# Just brought my 1st CHRISTMAS PRESSY for my neice !!!



## petdowe (Mar 17, 2006)

all,
Well last satuarday i brought my   1st CHRISTMAS PRESSY    for this year its a Baby Doll for my neice Tia,
I know the summer aint gone yet but i always like to start early lol   ......
As any of you ladies star yet ??
love nicky


----------



## dakota (Feb 6, 2007)

Yep, i officially started a few months back   only things were in the sale on the boots website and it was silly to pass up on the chance of some bargains ready for xmas.

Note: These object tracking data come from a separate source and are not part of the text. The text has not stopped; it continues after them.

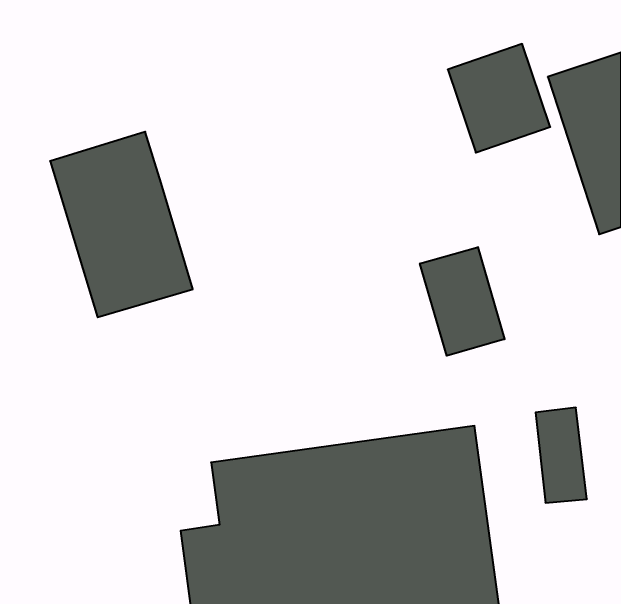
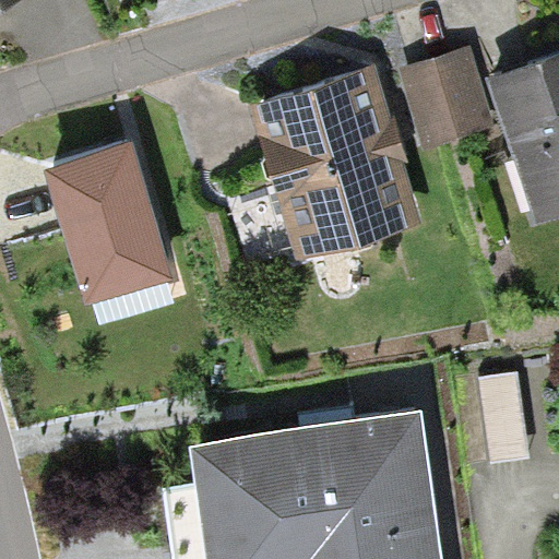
building: none -> [249,71,419,261]
building: [420,247,505,356] -> none

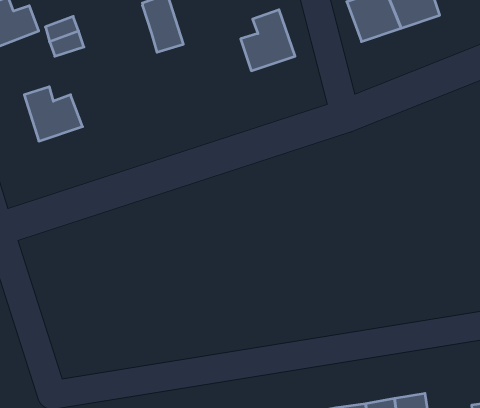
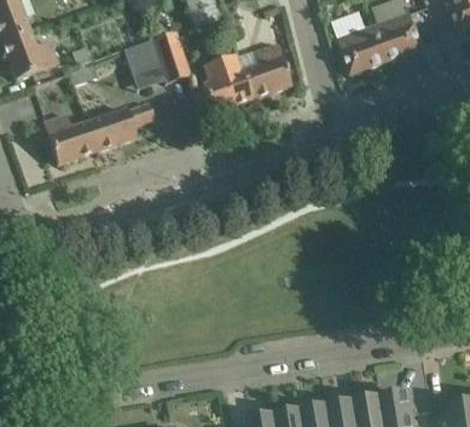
building: none -> [124,39,159,74]
building: none -> [190,54,250,112]
building: none -> [86,102,153,149]

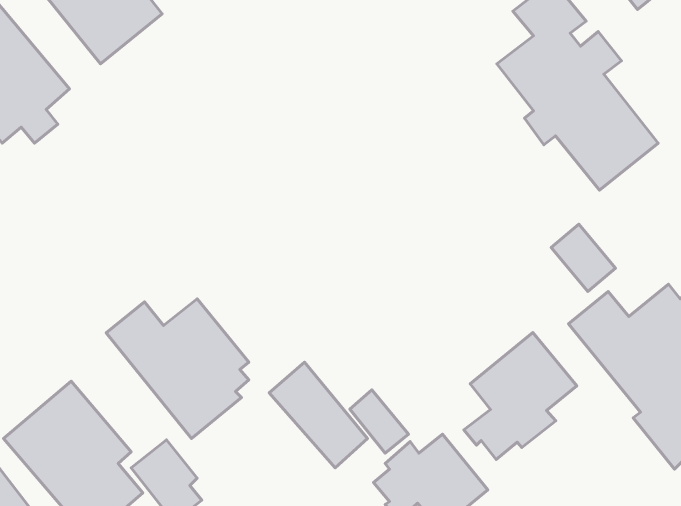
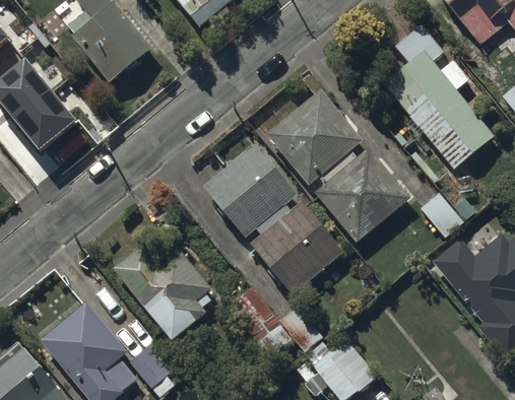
building: none -> [265,89,409,244]
building: none -> [203,143,343,294]
building: [464,332,577,459] -> none

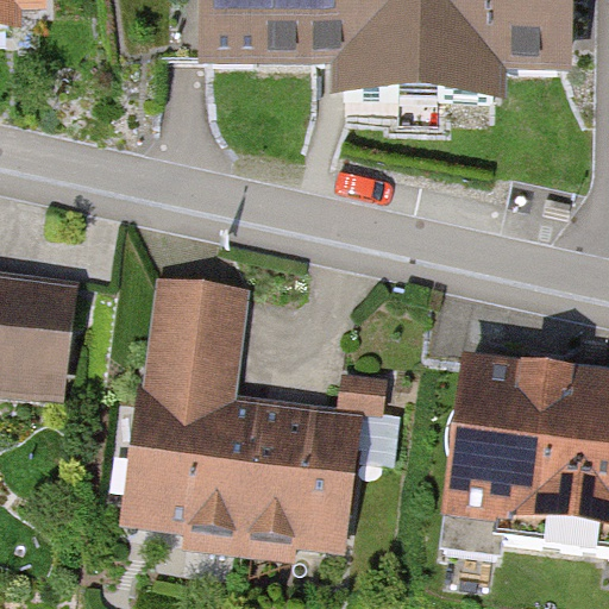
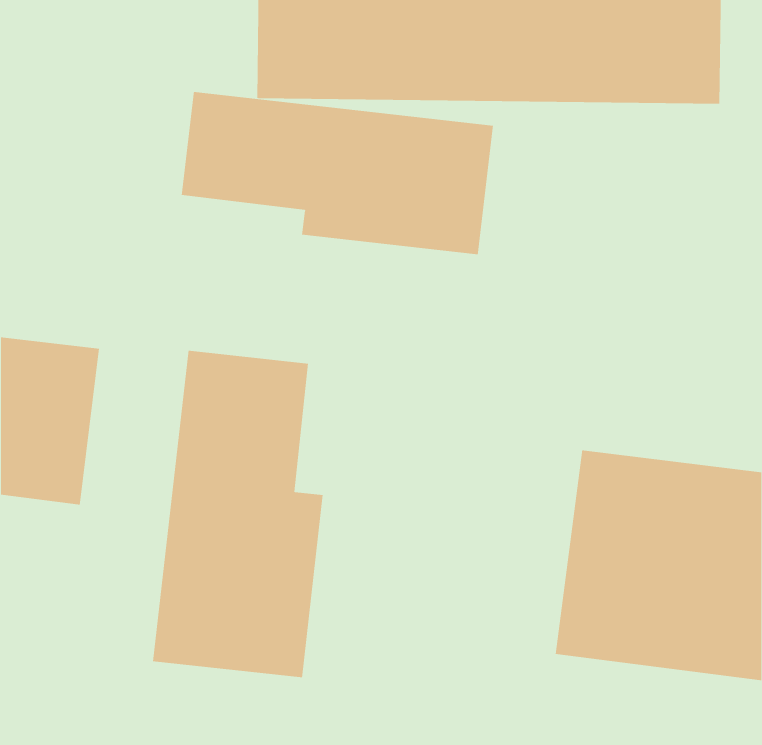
building: none -> [181,91,494,255]
building: [241,371,364,552] -> none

I always start around this time as i like everything done before dec(thats working in a shop for you   ) Also i hate my last months wage before xmas being all spent on presents then i have to muddle through to the jan pay so by starting early i avoid that and dont get into any debt in the process  

Nikki xx


----------



## turkish delight (Aug 24, 2008)

me too - i start early as well we also have a book club @ work and you can get some great books as discount price great for little ones


----------



## kate28 (Jan 22, 2008)

i got my first one today, a lovely hurrican lamp in ikea and it was only £8 bargin, saw one in john lewis almost identical apart from the package and that was priced at £35 so well pleased


----------



## Tina xx (Aug 30, 2006)

I'm hoping to get my Christmas shopping started this week. Will need to this year as we are hoping to start tx soon, so I want to pick up some bits to spread the cost


----------



## Marielou (Oct 18, 2003)

I've got quite a few bits - all for Ethan


----------



## petdowe (Mar 17, 2006)

Oh i am so glad i aint the only one i thought i was going alittle daft  lol   ......
  Roll on CHRISTMAS it will soon be here ladies yipeeeeeeeeeeeeeeeeeeeee


----------



## fuzzier (Oct 31, 2005)

Woo hoo, there ARE other organised people out there. My dh thinks i'm  for starting so early (admits to buying four presents back in January and two in the last week of December) i have bought at least 2 presents a month since last Christmas and I now have between 20 and 30 presents stashed on top my wardrobe and other places.


----------